The promise of the Ballard’’s technology seemed both limitless and inevitable, and it was reflected in the company’s share price. By 1997, its stock had soared to $82, as the company received investments from DaimlerChrysler and Ford. Every major car company was developing fuel cell vehicles, from Honda’s FCX to GM’s Sequel.
But the inability of fuel cell developers to reduce costs, coupled with advances in battery technology began to sway momentum to electric vehicles. By 2005, shares of Ballard had fallen south of $4 and in 2007, it got out of the automotive market altogether. The revamped company now concentrates, largely, on providing fuel cell power to things that don’t move, such as its FCgen fuel cell technology for telecommunications backup applications, or for things that move rather slowly, like forklifts.
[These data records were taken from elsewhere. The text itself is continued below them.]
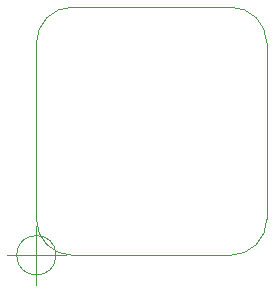
<source format=gm1>
G04 #@! TF.GenerationSoftware,KiCad,Pcbnew,5.1.10-88a1d61d58~90~ubuntu20.04.1*
G04 #@! TF.CreationDate,2021-09-13T06:15:53-04:00*
G04 #@! TF.ProjectId,SpaceCenter_TouchBoard_KiCAD,53706163-6543-4656-9e74-65725f546f75,rev?*
G04 #@! TF.SameCoordinates,Original*
G04 #@! TF.FileFunction,Profile,NP*
%FSLAX46Y46*%
G04 Gerber Fmt 4.6, Leading zero omitted, Abs format (unit mm)*
G04 Created by KiCad (PCBNEW 5.1.10-88a1d61d58~90~ubuntu20.04.1) date 2021-09-13 06:15:53*
%MOMM*%
%LPD*%
G01*
G04 APERTURE LIST*
G04 #@! TA.AperFunction,Profile*
%ADD10C,0.050000*%
G04 #@! TD*
G04 APERTURE END LIST*
D10*
X129149266Y-107111800D02*
G75*
G03*
X129149266Y-107111800I-1666666J0D01*
G01*
X124982600Y-107111800D02*
X129982600Y-107111800D01*
X127482600Y-104611800D02*
X127482600Y-109611800D01*
X143941800Y-86106000D02*
X130530600Y-86106000D01*
X146989800Y-104063800D02*
X146989800Y-89154000D01*
X130530600Y-107111800D02*
X143941800Y-107111800D01*
X127482600Y-89154000D02*
X127482600Y-104063800D01*
X146989800Y-104063800D02*
G75*
G02*
X143941800Y-107111800I-3048000J0D01*
G01*
X130530600Y-107111800D02*
G75*
G02*
X127482600Y-104063800I0J3048000D01*
G01*
X127482600Y-89154000D02*
G75*
G02*
X130530600Y-86106000I3048000J0D01*
G01*
X143941800Y-86106000D02*
G75*
G02*
X146989800Y-89154000I0J-3048000D01*
G01*
M02*

</source>
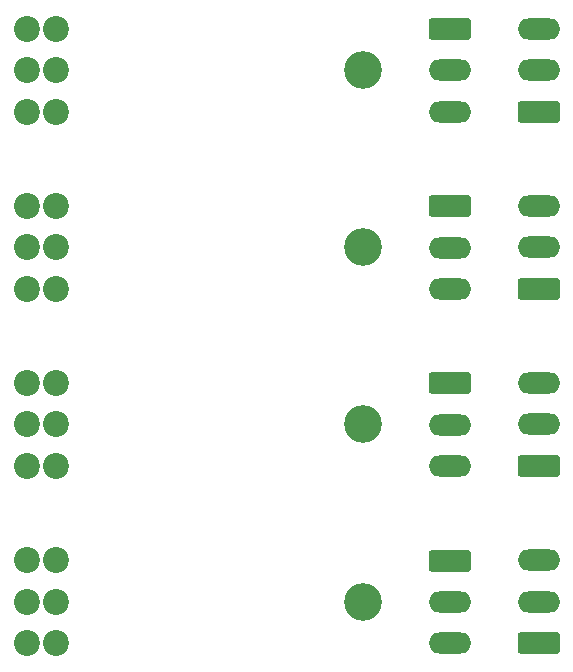
<source format=gbr>
%TF.GenerationSoftware,KiCad,Pcbnew,8.0.2*%
%TF.CreationDate,2025-01-20T22:03:02+01:00*%
%TF.ProjectId,Mk2-relayExtension,4d6b322d-7265-46c6-9179-457874656e73,rev?*%
%TF.SameCoordinates,Original*%
%TF.FileFunction,Soldermask,Bot*%
%TF.FilePolarity,Negative*%
%FSLAX46Y46*%
G04 Gerber Fmt 4.6, Leading zero omitted, Abs format (unit mm)*
G04 Created by KiCad (PCBNEW 8.0.2) date 2025-01-20 22:03:02*
%MOMM*%
%LPD*%
G01*
G04 APERTURE LIST*
G04 Aperture macros list*
%AMRoundRect*
0 Rectangle with rounded corners*
0 $1 Rounding radius*
0 $2 $3 $4 $5 $6 $7 $8 $9 X,Y pos of 4 corners*
0 Add a 4 corners polygon primitive as box body*
4,1,4,$2,$3,$4,$5,$6,$7,$8,$9,$2,$3,0*
0 Add four circle primitives for the rounded corners*
1,1,$1+$1,$2,$3*
1,1,$1+$1,$4,$5*
1,1,$1+$1,$6,$7*
1,1,$1+$1,$8,$9*
0 Add four rect primitives between the rounded corners*
20,1,$1+$1,$2,$3,$4,$5,0*
20,1,$1+$1,$4,$5,$6,$7,0*
20,1,$1+$1,$6,$7,$8,$9,0*
20,1,$1+$1,$8,$9,$2,$3,0*%
G04 Aperture macros list end*
%ADD10C,3.200000*%
%ADD11RoundRect,0.250000X-1.550000X0.650000X-1.550000X-0.650000X1.550000X-0.650000X1.550000X0.650000X0*%
%ADD12O,3.600000X1.800000*%
%ADD13RoundRect,0.250000X1.550000X-0.650000X1.550000X0.650000X-1.550000X0.650000X-1.550000X-0.650000X0*%
%ADD14C,2.200000*%
G04 APERTURE END LIST*
D10*
%TO.C,REF\u002A\u002A*%
X136000000Y-78500000D03*
%TD*%
%TO.C,REF\u002A\u002A*%
X136000000Y-93500000D03*
%TD*%
%TO.C,REF\u002A\u002A*%
X136000000Y-48500000D03*
%TD*%
D11*
%TO.C,J12*%
X143357500Y-90017500D03*
D12*
X143357500Y-93517500D03*
X143357500Y-97017500D03*
%TD*%
D13*
%TO.C,J11*%
X150857500Y-97000000D03*
D12*
X150857500Y-93500000D03*
X150857500Y-90000000D03*
%TD*%
D14*
%TO.C,J10*%
X110000000Y-97000000D03*
X107500000Y-97000000D03*
X110000000Y-93500000D03*
X107500000Y-93500000D03*
X110000000Y-90000000D03*
X107500000Y-90000000D03*
%TD*%
D11*
%TO.C,J9*%
X143357500Y-75017500D03*
D12*
X143357500Y-78517500D03*
X143357500Y-82017500D03*
%TD*%
D13*
%TO.C,J8*%
X150857500Y-82000000D03*
D12*
X150857500Y-78500000D03*
X150857500Y-75000000D03*
%TD*%
D14*
%TO.C,J7*%
X110000000Y-82000000D03*
X107500000Y-82000000D03*
X110000000Y-78500000D03*
X107500000Y-78500000D03*
X110000000Y-75000000D03*
X107500000Y-75000000D03*
%TD*%
D11*
%TO.C,J6*%
X143357500Y-45017500D03*
D12*
X143357500Y-48517500D03*
X143357500Y-52017500D03*
%TD*%
D13*
%TO.C,J3*%
X150857500Y-52000000D03*
D12*
X150857500Y-48500000D03*
X150857500Y-45000000D03*
%TD*%
D14*
%TO.C,J2*%
X110000000Y-52000000D03*
X107500000Y-52000000D03*
X110000000Y-48500000D03*
X107500000Y-48500000D03*
X110000000Y-45000000D03*
X107500000Y-45000000D03*
%TD*%
D13*
%TO.C,J4*%
X150857500Y-67000000D03*
D12*
X150857500Y-63500000D03*
X150857500Y-60000000D03*
%TD*%
D14*
%TO.C,J1*%
X110000000Y-67000000D03*
X107500000Y-67000000D03*
X110000000Y-63500000D03*
X107500000Y-63500000D03*
X110000000Y-60000000D03*
X107500000Y-60000000D03*
%TD*%
D11*
%TO.C,J5*%
X143357500Y-60017500D03*
D12*
X143357500Y-63517500D03*
X143357500Y-67017500D03*
%TD*%
D10*
%TO.C,REF\u002A\u002A*%
X136000000Y-63500000D03*
%TD*%
M02*

</source>
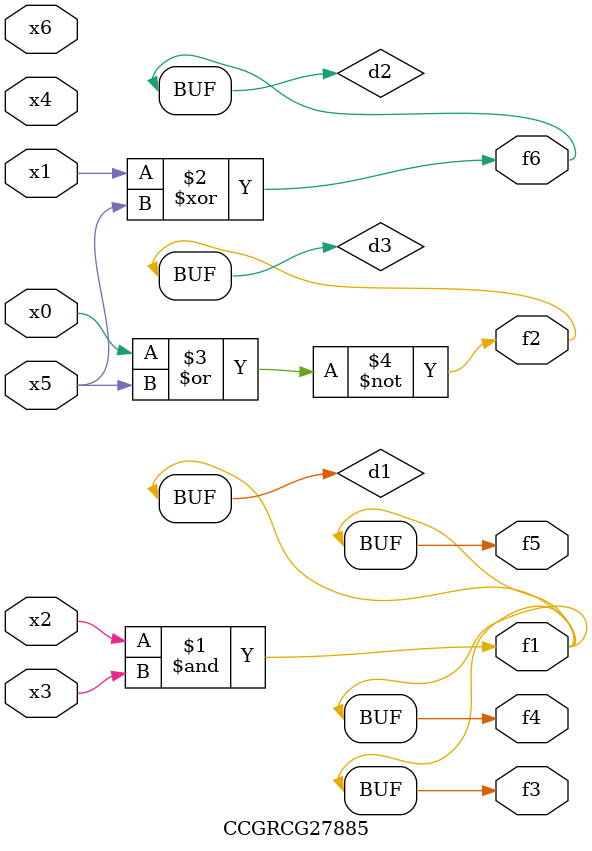
<source format=v>
module CCGRCG27885(
	input x0, x1, x2, x3, x4, x5, x6,
	output f1, f2, f3, f4, f5, f6
);

	wire d1, d2, d3;

	and (d1, x2, x3);
	xor (d2, x1, x5);
	nor (d3, x0, x5);
	assign f1 = d1;
	assign f2 = d3;
	assign f3 = d1;
	assign f4 = d1;
	assign f5 = d1;
	assign f6 = d2;
endmodule

</source>
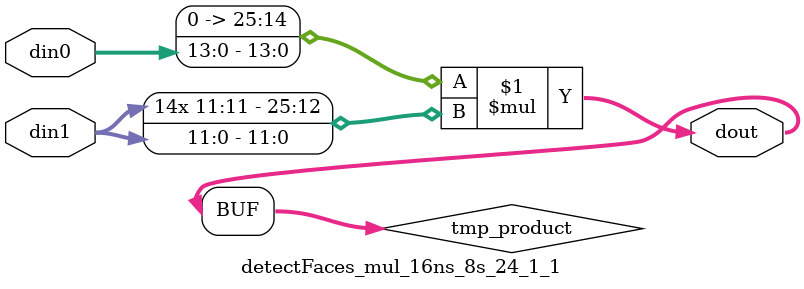
<source format=v>

`timescale 1 ns / 1 ps

 module detectFaces_mul_16ns_8s_24_1_1(din0, din1, dout);
parameter ID = 1;
parameter NUM_STAGE = 0;
parameter din0_WIDTH = 14;
parameter din1_WIDTH = 12;
parameter dout_WIDTH = 26;

input [din0_WIDTH - 1 : 0] din0; 
input [din1_WIDTH - 1 : 0] din1; 
output [dout_WIDTH - 1 : 0] dout;

wire signed [dout_WIDTH - 1 : 0] tmp_product;

























assign tmp_product = $signed({1'b0, din0}) * $signed(din1);










assign dout = tmp_product;





















endmodule

</source>
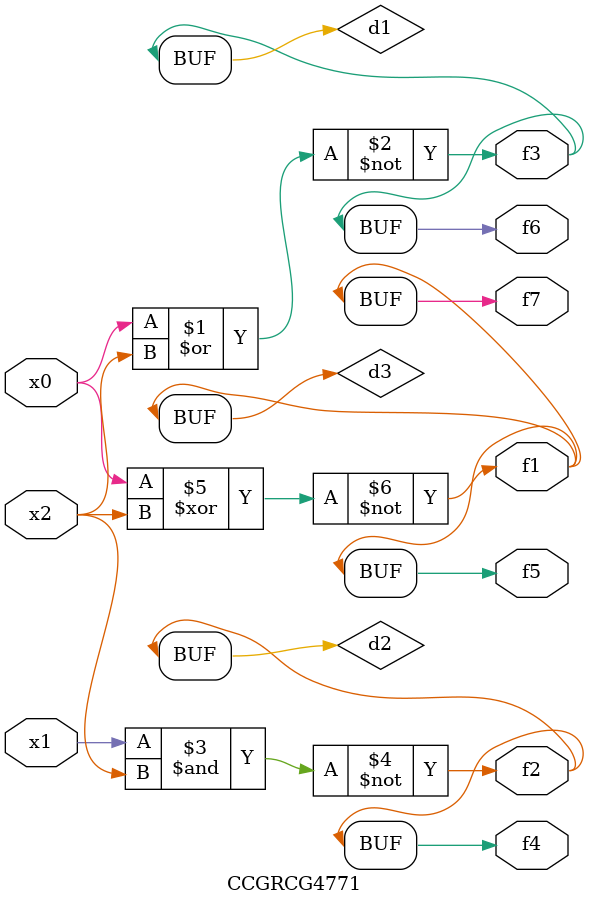
<source format=v>
module CCGRCG4771(
	input x0, x1, x2,
	output f1, f2, f3, f4, f5, f6, f7
);

	wire d1, d2, d3;

	nor (d1, x0, x2);
	nand (d2, x1, x2);
	xnor (d3, x0, x2);
	assign f1 = d3;
	assign f2 = d2;
	assign f3 = d1;
	assign f4 = d2;
	assign f5 = d3;
	assign f6 = d1;
	assign f7 = d3;
endmodule

</source>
Ballard sudden relevance in power generation systems comes about because of the company’s recent acquisition of assets from IdaTech, a longtime Ballard customer, and from the company’s own Dantherm Power hydrogen systems. CEO John Sheridan says the resulting mix of technology, product lines, distributor agreements, and customer contracts has provided Ballard with “…a complete set of fuel cell power generation products, along with distributor and customer relationships in leading markets for fuel cell commercialization.”
Shares of Ballard Power closed today up 1% to $1.